[Saved entries]
*** Begin section ***
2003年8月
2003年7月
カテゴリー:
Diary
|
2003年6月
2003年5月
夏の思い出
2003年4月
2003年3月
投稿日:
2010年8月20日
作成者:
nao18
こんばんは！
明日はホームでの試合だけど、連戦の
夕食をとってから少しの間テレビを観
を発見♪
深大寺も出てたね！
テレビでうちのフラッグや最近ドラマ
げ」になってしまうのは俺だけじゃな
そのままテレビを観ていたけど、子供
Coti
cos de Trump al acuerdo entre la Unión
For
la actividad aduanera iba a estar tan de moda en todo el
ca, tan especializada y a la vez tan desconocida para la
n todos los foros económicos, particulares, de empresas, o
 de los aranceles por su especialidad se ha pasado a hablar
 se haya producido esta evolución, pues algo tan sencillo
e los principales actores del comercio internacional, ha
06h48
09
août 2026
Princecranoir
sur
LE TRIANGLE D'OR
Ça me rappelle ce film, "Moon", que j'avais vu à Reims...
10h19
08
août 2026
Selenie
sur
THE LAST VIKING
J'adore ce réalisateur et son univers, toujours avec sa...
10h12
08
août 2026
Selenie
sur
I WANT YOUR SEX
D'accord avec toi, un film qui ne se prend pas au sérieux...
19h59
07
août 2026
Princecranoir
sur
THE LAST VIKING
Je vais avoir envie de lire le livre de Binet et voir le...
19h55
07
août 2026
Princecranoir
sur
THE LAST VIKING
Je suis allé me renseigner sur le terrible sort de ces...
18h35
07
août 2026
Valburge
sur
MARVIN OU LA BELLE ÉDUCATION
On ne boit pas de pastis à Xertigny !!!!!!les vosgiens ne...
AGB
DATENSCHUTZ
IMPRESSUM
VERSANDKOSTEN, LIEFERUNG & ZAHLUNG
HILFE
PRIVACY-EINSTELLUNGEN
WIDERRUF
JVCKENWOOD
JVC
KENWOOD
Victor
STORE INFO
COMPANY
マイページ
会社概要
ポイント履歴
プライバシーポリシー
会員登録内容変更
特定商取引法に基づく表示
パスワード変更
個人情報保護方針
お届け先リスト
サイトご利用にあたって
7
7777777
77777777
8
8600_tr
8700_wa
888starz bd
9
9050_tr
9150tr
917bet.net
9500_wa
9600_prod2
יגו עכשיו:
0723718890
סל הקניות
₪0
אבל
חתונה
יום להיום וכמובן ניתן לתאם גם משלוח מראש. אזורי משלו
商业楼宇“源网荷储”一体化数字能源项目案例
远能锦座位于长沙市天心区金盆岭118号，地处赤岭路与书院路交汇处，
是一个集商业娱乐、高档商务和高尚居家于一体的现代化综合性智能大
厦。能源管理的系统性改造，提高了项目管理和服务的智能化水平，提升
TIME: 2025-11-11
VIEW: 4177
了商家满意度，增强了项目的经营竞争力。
*** End section ***
Reproduce the items word for word from the first line through the line containing "se haya producido", including both ends.

2003年8月
2003年7月
カテゴリー:
Diary
|
2003年6月
2003年5月
夏の思い出
2003年4月
2003年3月
投稿日:
2010年8月20日
作成者:
nao18
こんばんは！
明日はホームでの試合だけど、連戦の
夕食をとってから少しの間テレビを観
を発見♪
深大寺も出てたね！
テレビでうちのフラッグや最近ドラマ
げ」になってしまうのは俺だけじゃな
そのままテレビを観ていたけど、子供
Coti
cos de Trump al acuerdo entre la Unión
For
la actividad aduanera iba a estar tan de moda en todo el
ca, tan especializada y a la vez tan desconocida para la
n todos los foros económicos, particulares, de empresas, o
 de los aranceles por su especialidad se ha pasado a hablar
 se haya producido esta evolución, pues algo tan sencillo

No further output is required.